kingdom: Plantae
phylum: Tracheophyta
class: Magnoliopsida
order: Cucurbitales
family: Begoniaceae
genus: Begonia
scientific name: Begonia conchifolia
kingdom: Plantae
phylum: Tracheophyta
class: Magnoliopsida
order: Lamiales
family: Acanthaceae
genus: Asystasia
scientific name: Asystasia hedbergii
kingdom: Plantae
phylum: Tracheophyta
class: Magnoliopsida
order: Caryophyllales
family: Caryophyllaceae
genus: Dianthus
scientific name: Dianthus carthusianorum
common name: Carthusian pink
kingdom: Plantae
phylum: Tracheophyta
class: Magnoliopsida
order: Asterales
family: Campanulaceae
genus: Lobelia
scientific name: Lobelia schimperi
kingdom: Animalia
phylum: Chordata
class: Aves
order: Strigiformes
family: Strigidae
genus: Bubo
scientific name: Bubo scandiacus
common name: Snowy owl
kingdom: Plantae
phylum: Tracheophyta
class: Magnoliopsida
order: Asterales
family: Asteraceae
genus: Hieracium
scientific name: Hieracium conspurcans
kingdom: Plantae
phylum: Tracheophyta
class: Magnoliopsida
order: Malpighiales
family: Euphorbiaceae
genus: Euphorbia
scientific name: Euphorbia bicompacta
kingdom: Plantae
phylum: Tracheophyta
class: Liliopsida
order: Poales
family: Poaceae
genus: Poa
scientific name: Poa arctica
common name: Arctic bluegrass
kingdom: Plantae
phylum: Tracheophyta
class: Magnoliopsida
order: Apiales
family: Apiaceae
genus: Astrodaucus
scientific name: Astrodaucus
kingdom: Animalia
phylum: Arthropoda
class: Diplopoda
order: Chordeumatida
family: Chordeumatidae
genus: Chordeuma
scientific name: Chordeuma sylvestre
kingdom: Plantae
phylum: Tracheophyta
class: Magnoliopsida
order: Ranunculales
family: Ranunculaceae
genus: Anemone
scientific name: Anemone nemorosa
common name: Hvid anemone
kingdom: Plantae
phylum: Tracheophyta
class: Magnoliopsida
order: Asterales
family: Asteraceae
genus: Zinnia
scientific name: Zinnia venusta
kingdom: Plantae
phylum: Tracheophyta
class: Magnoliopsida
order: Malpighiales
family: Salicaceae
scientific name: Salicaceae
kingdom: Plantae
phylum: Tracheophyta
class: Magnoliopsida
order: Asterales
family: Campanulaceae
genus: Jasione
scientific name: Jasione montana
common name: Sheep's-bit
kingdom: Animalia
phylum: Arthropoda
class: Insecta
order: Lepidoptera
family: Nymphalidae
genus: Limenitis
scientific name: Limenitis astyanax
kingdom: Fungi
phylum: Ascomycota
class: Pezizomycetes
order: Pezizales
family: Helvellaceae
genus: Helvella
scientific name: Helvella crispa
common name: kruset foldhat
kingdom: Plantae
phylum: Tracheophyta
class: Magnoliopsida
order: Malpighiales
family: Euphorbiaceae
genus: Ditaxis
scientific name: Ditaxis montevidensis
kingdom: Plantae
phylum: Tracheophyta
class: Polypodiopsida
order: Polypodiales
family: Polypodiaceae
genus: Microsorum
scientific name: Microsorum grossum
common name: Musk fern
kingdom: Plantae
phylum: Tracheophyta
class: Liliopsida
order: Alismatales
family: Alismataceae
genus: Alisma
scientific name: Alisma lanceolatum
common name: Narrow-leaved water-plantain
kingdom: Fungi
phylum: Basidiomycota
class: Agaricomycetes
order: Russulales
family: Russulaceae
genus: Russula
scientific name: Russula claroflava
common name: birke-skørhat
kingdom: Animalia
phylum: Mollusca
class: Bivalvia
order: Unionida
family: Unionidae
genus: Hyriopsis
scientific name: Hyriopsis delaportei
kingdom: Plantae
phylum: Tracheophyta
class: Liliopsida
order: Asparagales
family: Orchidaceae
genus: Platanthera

##########

→ **Problem requirements**
Set down the entire listing above again, reproducing every line word for word and in the same order.

→ **Result for this task**
kingdom: Plantae
phylum: Tracheophyta
class: Magnoliopsida
order: Cucurbitales
family: Begoniaceae
genus: Begonia
scientific name: Begonia conchifolia
kingdom: Plantae
phylum: Tracheophyta
class: Magnoliopsida
order: Lamiales
family: Acanthaceae
genus: Asystasia
scientific name: Asystasia hedbergii
kingdom: Plantae
phylum: Tracheophyta
class: Magnoliopsida
order: Caryophyllales
family: Caryophyllaceae
genus: Dianthus
scientific name: Dianthus carthusianorum
common name: Carthusian pink
kingdom: Plantae
phylum: Tracheophyta
class: Magnoliopsida
order: Asterales
family: Campanulaceae
genus: Lobelia
scientific name: Lobelia schimperi
kingdom: Animalia
phylum: Chordata
class: Aves
order: Strigiformes
family: Strigidae
genus: Bubo
scientific name: Bubo scandiacus
common name: Snowy owl
kingdom: Plantae
phylum: Tracheophyta
class: Magnoliopsida
order: Asterales
family: Asteraceae
genus: Hieracium
scientific name: Hieracium conspurcans
kingdom: Plantae
phylum: Tracheophyta
class: Magnoliopsida
order: Malpighiales
family: Euphorbiaceae
genus: Euphorbia
scientific name: Euphorbia bicompacta
kingdom: Plantae
phylum: Tracheophyta
class: Liliopsida
order: Poales
family: Poaceae
genus: Poa
scientific name: Poa arctica
common name: Arctic bluegrass
kingdom: Plantae
phylum: Tracheophyta
class: Magnoliopsida
order: Apiales
family: Apiaceae
genus: Astrodaucus
scientific name: Astrodaucus
kingdom: Animalia
phylum: Arthropoda
class: Diplopoda
order: Chordeumatida
family: Chordeumatidae
genus: Chordeuma
scientific name: Chordeuma sylvestre
kingdom: Plantae
phylum: Tracheophyta
class: Magnoliopsida
order: Ranunculales
family: Ranunculaceae
genus: Anemone
scientific name: Anemone nemorosa
common name: Hvid anemone
kingdom: Plantae
phylum: Tracheophyta
class: Magnoliopsida
order: Asterales
family: Asteraceae
genus: Zinnia
scientific name: Zinnia venusta
kingdom: Plantae
phylum: Tracheophyta
class: Magnoliopsida
order: Malpighiales
family: Salicaceae
scientific name: Salicaceae
kingdom: Plantae
phylum: Tracheophyta
class: Magnoliopsida
order: Asterales
family: Campanulaceae
genus: Jasione
scientific name: Jasione montana
common name: Sheep's-bit
kingdom: Animalia
phylum: Arthropoda
class: Insecta
order: Lepidoptera
family: Nymphalidae
genus: Limenitis
scientific name: Limenitis astyanax
kingdom: Fungi
phylum: Ascomycota
class: Pezizomycetes
order: Pezizales
family: Helvellaceae
genus: Helvella
scientific name: Helvella crispa
common name: kruset foldhat
kingdom: Plantae
phylum: Tracheophyta
class: Magnoliopsida
order: Malpighiales
family: Euphorbiaceae
genus: Ditaxis
scientific name: Ditaxis montevidensis
kingdom: Plantae
phylum: Tracheophyta
class: Polypodiopsida
order: Polypodiales
family: Polypodiaceae
genus: Microsorum
scientific name: Microsorum grossum
common name: Musk fern
kingdom: Plantae
phylum: Tracheophyta
class: Liliopsida
order: Alismatales
family: Alismataceae
genus: Alisma
scientific name: Alisma lanceolatum
common name: Narrow-leaved water-plantain
kingdom: Fungi
phylum: Basidiomycota
class: Agaricomycetes
order: Russulales
family: Russulaceae
genus: Russula
scientific name: Russula claroflava
common name: birke-skørhat
kingdom: Animalia
phylum: Mollusca
class: Bivalvia
order: Unionida
family: Unionidae
genus: Hyriopsis
scientific name: Hyriopsis delaportei
kingdom: Plantae
phylum: Tracheophyta
class: Liliopsida
order: Asparagales
family: Orchidaceae
genus: Platanthera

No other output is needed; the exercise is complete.